Не понимаю, на что он надеется, — что я свихнусь за эти дни, что ли? Вообще, очень многие ждут, что я вдруг сорвусь, загуляю, все сломаю, брошу — э-эх! А я вот — ни в какую!
Тут, час назад, подвел меня к пивному ларьку.
— Может, — с хитрецой, — пива выпьем с жары?
Я, значит, пью, а он за моей спиной руки потирает, хихикает.
— Еще? — говорит.
— Давай.
— Еще?
— Давай.
Выпил так кружек двести, на весь его аванс, он растерянно смотрит — когда же?
— Ну что, — говорит, — чувствуете, как слабеет ваш мозг?
— Да нет, — говорю, — с чего бы?
— Тогда, — говорит, — может быть, еще кружечку?
— Можно, — говорю.
Выпил и эту. Он уже в отчаянии, только бормочет, с надеждой:
— Но, может, с годами... при таком образе жизни...
— Да нет, — говорю, — не обещаю.
Не выношу таких бессмысленных типов!
Один такой до дома от остановки тоже всю дорогу за мной ходит.
Идем с ним через пустырь. Под ногами — стекла и мокро.
— Знал бы, — ноет, — как я выматываюсь!
— Да? — говорю. — Ну и что? А есть хоть секунда за все время, которую ты с удовольствием проводишь?
— Какое там! — говорит.
— Так что ж ты там шьешься? — говорю.
— Ну как? А польза?
— А ты уверен, что приносишь ее, пользу?
— Как же, — озадаченно, — так выматываюсь...
Умолк. Призадумался.
— Как это ловко, — говорит, — у тебя все выходит! Как это ты все понимаешь! Можно, — говорит, — я на тебя буду ориентироваться?

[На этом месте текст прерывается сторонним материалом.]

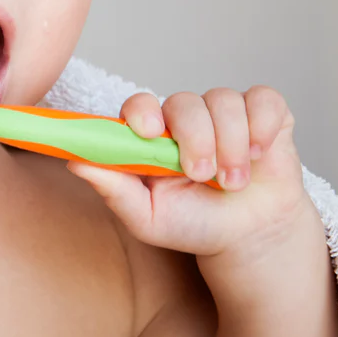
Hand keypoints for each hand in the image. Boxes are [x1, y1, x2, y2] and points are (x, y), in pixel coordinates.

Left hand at [66, 86, 312, 259]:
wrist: (248, 236)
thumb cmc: (192, 223)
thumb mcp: (148, 218)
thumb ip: (114, 190)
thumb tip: (74, 162)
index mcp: (151, 136)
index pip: (139, 105)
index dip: (142, 112)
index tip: (150, 131)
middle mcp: (183, 118)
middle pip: (184, 102)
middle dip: (196, 140)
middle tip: (201, 176)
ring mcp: (221, 112)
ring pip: (224, 102)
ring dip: (231, 145)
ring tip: (232, 182)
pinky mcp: (262, 113)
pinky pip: (263, 100)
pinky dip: (262, 127)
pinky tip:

— Нет уж, — говорю, — извини.
— Как же, — с обидой, — должен же я на кого-то ориентироваться?
— Вот на себя, — говорю, — и ориентируйся!
Помолчит, потом снова заноет.
— С женой, — говорит, — у меня плохие отношения... Не пойму, — говорит, — как она ко мне относится?
— Что значит, как относится? Как ты хочешь, так и относится!
— Эх! — после паузы, с отчаянием. — Пожить бы немножко... хоть в переносном бы смысле!
— Не знаю, — говорю. — Все остальные так в буквальном живут. Один ты — в переносном.
— Как это ты сделал? — говорит. — Надо же, как в гору пошел!
— Ну ладно, — говорю. — Я пойду в аптеку, а ты пока иди в гору.
...Или: иду я однажды по улице, вдруг мчится знакомый мой, Гринька. Деловой, в сандалиях на босу ногу. Бормочет:
— Надо брать, надо брать!..
Увидел меня — остолбенел.
— Кстати, — говорит, — ты мне нужен.
И тут же разворачивает передо мной такой простой и увлекательный план: я иду сейчас домой, продаю все свои вещи, мебель, одежду, а деньги даю ему. До завтра.
— Знаешь, — говорю, — пожалуй, я не смогу этого сделать.
— Поч-чему?
— Да как-то лень.
Григорий так умолк, потрясенный.
— Понятно! — вдруг захохотал презрительно. — У тебя же нет ничего. Нет! Как я мог подумать?! — бьет себя в лоб...
— Ну почему же, — говорю. — Есть кой-какие сбережения на черный день, И на белую ночь.
— Да? — говорит.
— Ну? — говорю (в смысле — «можно идти?»).
— Кстати! — вдруг Гринька говорит. — Нельзя у тебя остановиться на несколько дней?